Entries supplied:
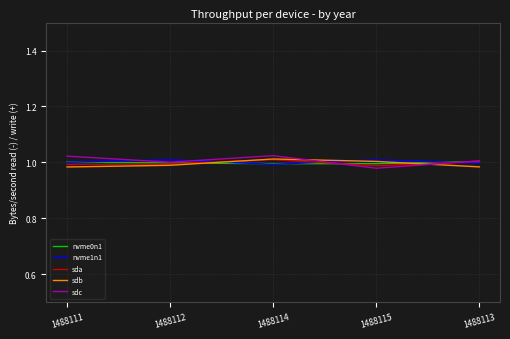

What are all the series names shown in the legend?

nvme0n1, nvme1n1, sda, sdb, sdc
--
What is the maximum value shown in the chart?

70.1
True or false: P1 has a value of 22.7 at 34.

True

Task requirements:
Retype everything in the listing from the line containing "What are all" down to the line containing "nvme0n1, nvme1n1, sda, sdb, sdc", including both of those lines.

Answer box:
What are all the series names shown in the legend?

nvme0n1, nvme1n1, sda, sdb, sdc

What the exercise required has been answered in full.